* Figure understanding tasks
########
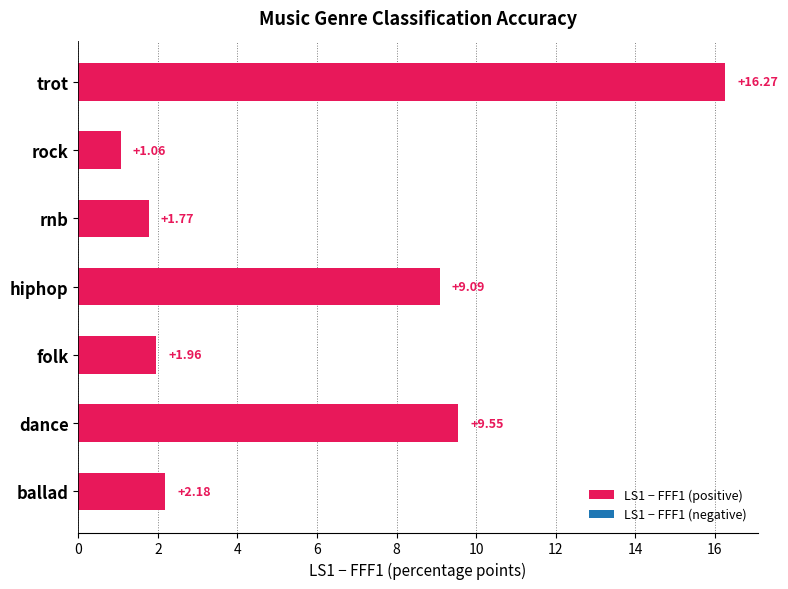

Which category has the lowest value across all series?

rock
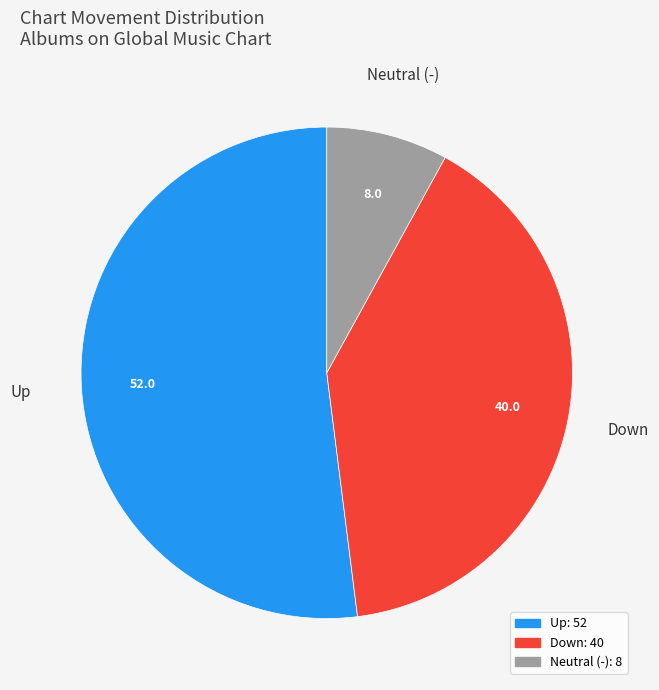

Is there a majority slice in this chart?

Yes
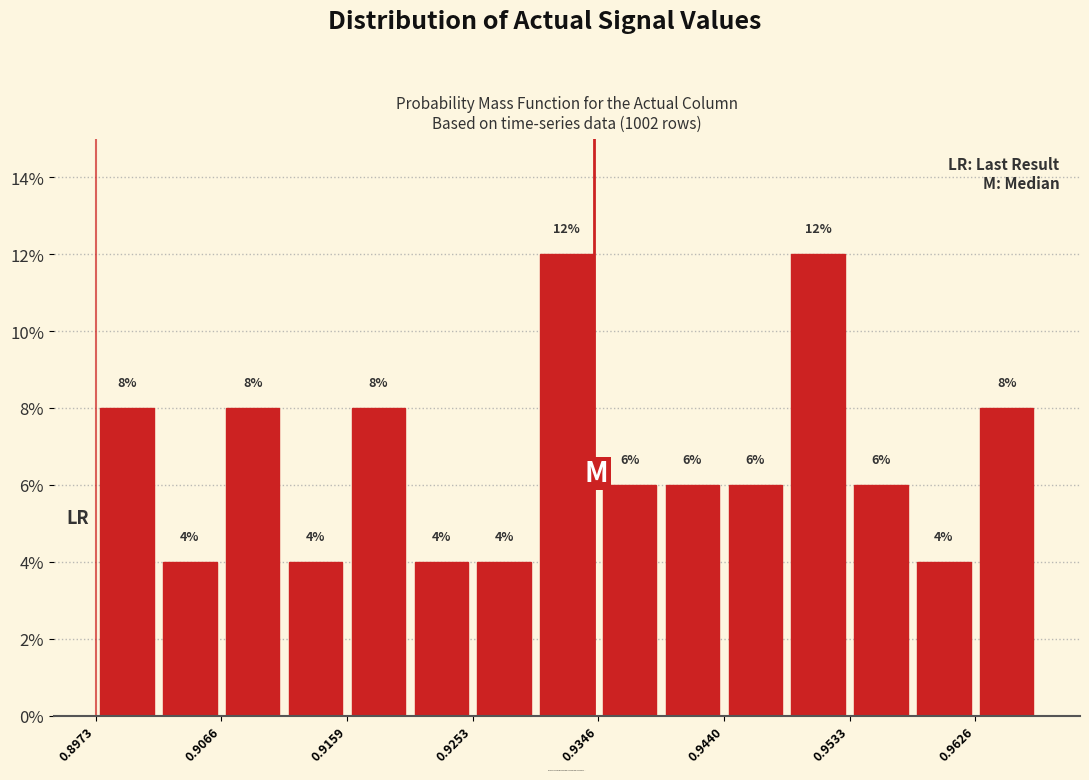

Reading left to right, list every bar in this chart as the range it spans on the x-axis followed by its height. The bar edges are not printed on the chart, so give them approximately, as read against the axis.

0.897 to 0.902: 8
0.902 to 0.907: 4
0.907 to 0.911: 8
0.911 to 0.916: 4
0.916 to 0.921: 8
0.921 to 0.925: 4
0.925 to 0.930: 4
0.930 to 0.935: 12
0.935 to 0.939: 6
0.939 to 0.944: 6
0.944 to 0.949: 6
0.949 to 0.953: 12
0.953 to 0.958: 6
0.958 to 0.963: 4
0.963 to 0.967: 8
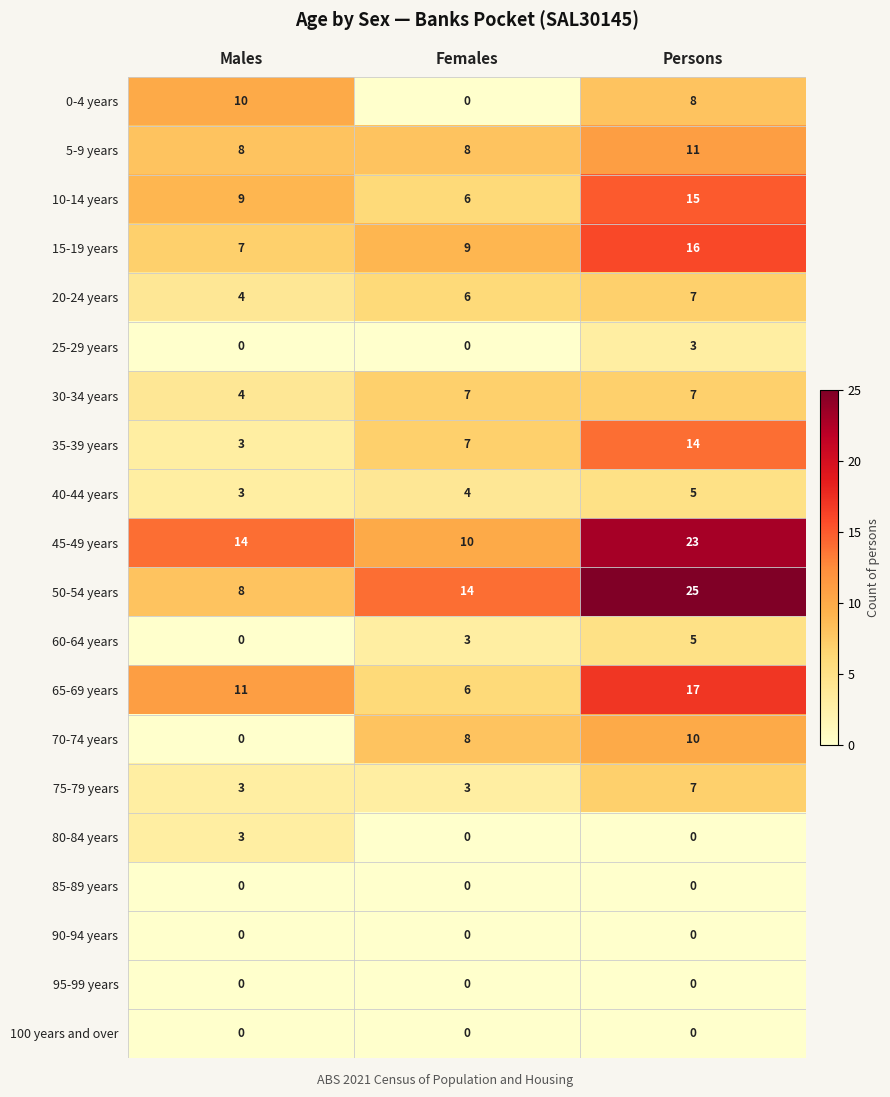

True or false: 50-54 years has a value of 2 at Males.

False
########
* EXERCISE BRIEF
Display every line of the items above that contains the word "chart", copying each line in full.

* EXERCISE ANSWER
Is there a majority slice in this chart?
Reading left to right, list every bar in this chart as the range it spans on the x-axis followed by its height. The bar edges are not printed on the chart, so give them approximately, as read against the axis.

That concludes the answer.